Charged particles such as protons are associated with the strong nuclear force and coulombic interactions, but as they're tiny, we can only perceive them through static. If a proton gets as big as a soccer ball - either by accumulating millions of protons or becoming - a single solid sphere of positive charge (charge it holds proportional to its size), would it cause destruction equivalent to an atomic bomb?

  • $\begingroup$ What is the mass or energy of that "proton"? The big radius just makes it a big target in this probabilitistic world ;D $\endgroup$
    – user6760
    Commented Jun 25, 2020 at 16:45
  • $\begingroup$ xkcd had a What-If with a similar premise, only there it was a moon made of electrons. what-if.xkcd.com/140 $\endgroup$
    – kutschkem
    Commented Jun 26, 2020 at 6:55
  • $\begingroup$ You are missing the fact that a soccer ball of pure protons would have a very very very large mass. Look up neutron star. $\endgroup$
    – RoyC
    Commented Jun 26, 2020 at 10:16
  • $\begingroup$ I looked stuff up on XKCD too and mass of proton (which is equal to a neutron, also looked up neutron star) so my object is going to be very heavy, DENSE! probably will crush everything with its gravity :( $\endgroup$
    – McGucket
    Commented Jun 28, 2020 at 4:40

3 Answers 3


The energy contained within this soccer ball-sized object is called the electrostatic self-energy of the object. It's the energy required to assemble all the infinitesimal chunks of charge together, and can be calculated by classical electrostatics: $$U=\frac{3kQ^2}{5R}$$ where $Q$ is the charge and $R$ is the radius. We can also write it in terms of the charge density $\rho_e$, and we get a dependence of $U\propto\rho_e^2R^5$.

[Saved entries]
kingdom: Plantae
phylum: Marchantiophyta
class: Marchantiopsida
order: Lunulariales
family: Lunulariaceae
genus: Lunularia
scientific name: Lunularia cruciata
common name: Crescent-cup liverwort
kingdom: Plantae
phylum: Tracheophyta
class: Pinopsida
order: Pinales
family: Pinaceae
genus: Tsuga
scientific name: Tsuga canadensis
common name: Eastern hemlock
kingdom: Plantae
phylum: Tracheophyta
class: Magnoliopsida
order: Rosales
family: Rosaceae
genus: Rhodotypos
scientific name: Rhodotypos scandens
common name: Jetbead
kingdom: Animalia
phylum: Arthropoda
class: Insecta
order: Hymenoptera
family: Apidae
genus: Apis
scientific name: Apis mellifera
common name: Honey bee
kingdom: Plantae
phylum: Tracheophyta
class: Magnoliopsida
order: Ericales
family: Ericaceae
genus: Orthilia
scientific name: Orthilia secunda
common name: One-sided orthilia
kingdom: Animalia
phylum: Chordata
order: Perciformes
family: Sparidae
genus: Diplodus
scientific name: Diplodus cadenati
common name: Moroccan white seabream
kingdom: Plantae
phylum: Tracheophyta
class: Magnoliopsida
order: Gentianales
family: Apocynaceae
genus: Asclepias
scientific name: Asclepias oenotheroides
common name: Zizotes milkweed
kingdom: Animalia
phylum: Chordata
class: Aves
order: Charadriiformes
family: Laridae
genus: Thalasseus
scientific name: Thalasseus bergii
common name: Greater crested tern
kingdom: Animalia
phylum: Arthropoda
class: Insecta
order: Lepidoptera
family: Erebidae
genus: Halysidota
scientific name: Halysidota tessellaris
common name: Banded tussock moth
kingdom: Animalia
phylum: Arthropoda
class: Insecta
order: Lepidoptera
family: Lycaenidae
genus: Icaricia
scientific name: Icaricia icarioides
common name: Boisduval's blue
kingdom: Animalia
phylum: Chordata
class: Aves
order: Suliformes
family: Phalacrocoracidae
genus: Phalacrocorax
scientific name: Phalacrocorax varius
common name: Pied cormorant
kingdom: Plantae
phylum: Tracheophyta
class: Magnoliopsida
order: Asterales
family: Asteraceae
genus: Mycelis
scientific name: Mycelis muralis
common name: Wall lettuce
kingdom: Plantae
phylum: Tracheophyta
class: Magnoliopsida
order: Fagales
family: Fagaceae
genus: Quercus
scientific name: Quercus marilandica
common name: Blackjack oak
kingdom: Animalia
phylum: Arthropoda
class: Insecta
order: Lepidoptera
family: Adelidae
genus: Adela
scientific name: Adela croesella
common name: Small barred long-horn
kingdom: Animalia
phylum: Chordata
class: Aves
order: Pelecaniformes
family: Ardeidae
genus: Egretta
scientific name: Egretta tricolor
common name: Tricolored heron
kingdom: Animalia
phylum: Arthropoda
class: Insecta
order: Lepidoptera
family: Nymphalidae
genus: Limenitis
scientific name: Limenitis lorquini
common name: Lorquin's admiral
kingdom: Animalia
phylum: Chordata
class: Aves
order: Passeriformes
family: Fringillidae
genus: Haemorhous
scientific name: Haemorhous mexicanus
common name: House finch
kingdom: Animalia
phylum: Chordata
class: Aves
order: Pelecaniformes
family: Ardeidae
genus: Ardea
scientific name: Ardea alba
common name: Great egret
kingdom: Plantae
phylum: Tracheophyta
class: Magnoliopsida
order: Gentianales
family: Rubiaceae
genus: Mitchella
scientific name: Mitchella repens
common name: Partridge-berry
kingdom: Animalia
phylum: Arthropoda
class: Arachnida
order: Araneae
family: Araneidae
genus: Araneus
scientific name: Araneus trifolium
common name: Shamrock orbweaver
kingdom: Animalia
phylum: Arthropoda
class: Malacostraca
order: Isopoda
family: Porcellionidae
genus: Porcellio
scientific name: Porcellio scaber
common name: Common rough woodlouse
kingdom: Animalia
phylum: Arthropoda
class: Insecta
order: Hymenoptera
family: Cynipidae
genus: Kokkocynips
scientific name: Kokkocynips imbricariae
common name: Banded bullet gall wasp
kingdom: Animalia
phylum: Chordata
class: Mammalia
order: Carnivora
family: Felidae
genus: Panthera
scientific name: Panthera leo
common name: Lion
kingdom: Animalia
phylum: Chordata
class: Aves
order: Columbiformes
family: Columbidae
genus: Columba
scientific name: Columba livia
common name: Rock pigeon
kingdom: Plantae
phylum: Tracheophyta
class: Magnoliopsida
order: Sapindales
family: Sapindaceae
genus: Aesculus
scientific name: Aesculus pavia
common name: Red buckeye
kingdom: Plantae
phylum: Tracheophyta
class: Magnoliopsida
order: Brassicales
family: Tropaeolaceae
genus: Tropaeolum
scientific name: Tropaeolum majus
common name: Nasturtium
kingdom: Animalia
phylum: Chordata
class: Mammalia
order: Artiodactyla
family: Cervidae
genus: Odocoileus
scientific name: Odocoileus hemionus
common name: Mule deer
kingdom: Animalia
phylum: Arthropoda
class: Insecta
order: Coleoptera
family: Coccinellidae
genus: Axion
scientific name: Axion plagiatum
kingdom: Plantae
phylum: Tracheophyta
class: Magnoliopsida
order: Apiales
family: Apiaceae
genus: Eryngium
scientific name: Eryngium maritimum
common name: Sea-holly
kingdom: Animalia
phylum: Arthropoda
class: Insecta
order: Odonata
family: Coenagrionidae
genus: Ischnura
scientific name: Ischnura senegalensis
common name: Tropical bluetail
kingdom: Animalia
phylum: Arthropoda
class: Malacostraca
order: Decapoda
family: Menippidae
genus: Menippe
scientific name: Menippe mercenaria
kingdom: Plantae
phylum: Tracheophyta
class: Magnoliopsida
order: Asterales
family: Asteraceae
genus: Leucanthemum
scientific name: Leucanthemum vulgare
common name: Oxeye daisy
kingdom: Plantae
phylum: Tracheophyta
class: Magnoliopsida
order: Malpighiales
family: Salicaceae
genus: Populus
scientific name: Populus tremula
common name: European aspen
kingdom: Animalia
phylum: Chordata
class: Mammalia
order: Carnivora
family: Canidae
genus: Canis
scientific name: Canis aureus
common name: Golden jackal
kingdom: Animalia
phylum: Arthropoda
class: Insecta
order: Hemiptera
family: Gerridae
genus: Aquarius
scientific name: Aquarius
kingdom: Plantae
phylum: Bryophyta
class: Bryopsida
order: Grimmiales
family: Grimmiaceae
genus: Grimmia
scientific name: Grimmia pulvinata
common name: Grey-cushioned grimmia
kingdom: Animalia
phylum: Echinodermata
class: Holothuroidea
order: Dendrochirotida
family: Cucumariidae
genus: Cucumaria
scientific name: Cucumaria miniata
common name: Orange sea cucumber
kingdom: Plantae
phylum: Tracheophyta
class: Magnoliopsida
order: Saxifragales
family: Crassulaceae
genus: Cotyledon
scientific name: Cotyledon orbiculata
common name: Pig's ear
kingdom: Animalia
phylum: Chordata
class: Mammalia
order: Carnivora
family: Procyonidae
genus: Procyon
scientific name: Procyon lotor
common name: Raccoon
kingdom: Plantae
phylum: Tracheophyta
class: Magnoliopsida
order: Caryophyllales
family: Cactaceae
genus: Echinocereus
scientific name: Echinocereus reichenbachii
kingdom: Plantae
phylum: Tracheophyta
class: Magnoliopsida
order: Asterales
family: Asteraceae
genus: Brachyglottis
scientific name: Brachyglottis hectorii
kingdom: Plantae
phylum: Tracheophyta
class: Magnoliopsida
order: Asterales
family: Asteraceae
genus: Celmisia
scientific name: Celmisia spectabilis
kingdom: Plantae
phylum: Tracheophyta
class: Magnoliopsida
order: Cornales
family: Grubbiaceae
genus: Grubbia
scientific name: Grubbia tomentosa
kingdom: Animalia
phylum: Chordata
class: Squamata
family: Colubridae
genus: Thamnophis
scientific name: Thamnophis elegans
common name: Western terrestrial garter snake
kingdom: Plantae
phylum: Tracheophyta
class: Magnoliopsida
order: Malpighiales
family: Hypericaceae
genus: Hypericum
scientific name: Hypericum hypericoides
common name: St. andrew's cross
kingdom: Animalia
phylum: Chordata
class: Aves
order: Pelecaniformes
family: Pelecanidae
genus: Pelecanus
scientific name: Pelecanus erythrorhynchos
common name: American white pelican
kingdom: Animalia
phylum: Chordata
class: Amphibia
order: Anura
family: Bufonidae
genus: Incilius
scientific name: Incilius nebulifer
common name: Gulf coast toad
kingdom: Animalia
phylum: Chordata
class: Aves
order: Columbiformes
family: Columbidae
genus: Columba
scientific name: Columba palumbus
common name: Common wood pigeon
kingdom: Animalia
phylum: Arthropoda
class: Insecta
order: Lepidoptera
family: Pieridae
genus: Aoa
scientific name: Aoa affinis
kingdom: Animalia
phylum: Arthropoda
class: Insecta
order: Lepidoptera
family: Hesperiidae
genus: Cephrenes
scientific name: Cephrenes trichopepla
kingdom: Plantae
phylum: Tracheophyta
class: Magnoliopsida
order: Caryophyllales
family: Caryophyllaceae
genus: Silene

| GOAL A |
In the thread about a soccer-ball-sized proton, rewrite the paragraph that begins "The energy contained within this soccer ball-sized object" as a short bulleted list that keeps its main facts.
| GOAL B |
Extend the thread about a soccer-ball-sized proton, picking up right after its final sentence.

| FINAL ANSWER A |
- The energy stored in the soccer-ball-sized object is its electrostatic self-energy.
- This is the energy needed to bring all its infinitesimal pieces of charge together.
- Classical electrostatics gives it as U = 3kQ²/(5R), where Q is the charge and R is the radius.
- In terms of the charge density ρ_e, the energy scales as U ∝ ρ_e²R⁵.

| FINAL ANSWER B |
Now, it's tempting to just use the proton's charge density and scale up the radius with that $R^5$ proportionality. The trouble is, a normal proton doesn't have a definite size in the same sense that a soccer ball has a definite size. We can try to characterize it by what we call a charge radius, a quantity which is important in scattering experiments. We reach the charge radius by setting the electrostatic self-energy of a sphere with the proton's charge equal to the proton mass: $$\frac{3ke^2}{5r_c}=mc^2$$ Let's say we want to define some sort of charge density $\rho_e$ for the proton, and have our supersized proton have the same charge density. Measurements show that $r_c\approx0.84\times10^{-15}\;\text{m}$, so if we multiply the proton's charge density by a factor of $(R/r_c)^5$, I get a self-energy value of roughly $U\sim6\times10^{57}\;\text{J}$, which is about 12 or 13 orders of magnitude greater than the energy released in a typical supernova. It corresponds to the mass-energy of about $\sim10^{10}M_{\odot}$, or about 1% of the Milky Way.

It turns out that when you pack an energy equivalent to 1% of the Milky Way into a FIFA regulation-sized soccer ball, it becomes dense enough that the escape velocity at its surface is substantially higher than the speed of light. In other words, your charged "proton" would turn into a black hole.

Such an object would not make a good soccer ball.

Realistically, this sort of supersized proton will not have the same charge density as a proton. I don't think the strong nuclear force would be able to bind it together; if you tried, electrostatic forces would easily resist you once you packed enough protons worth of charge together. We already see this sort of effect resist efforts to make heavier and heavier nuclei in atoms; it would be even worse on larger scales.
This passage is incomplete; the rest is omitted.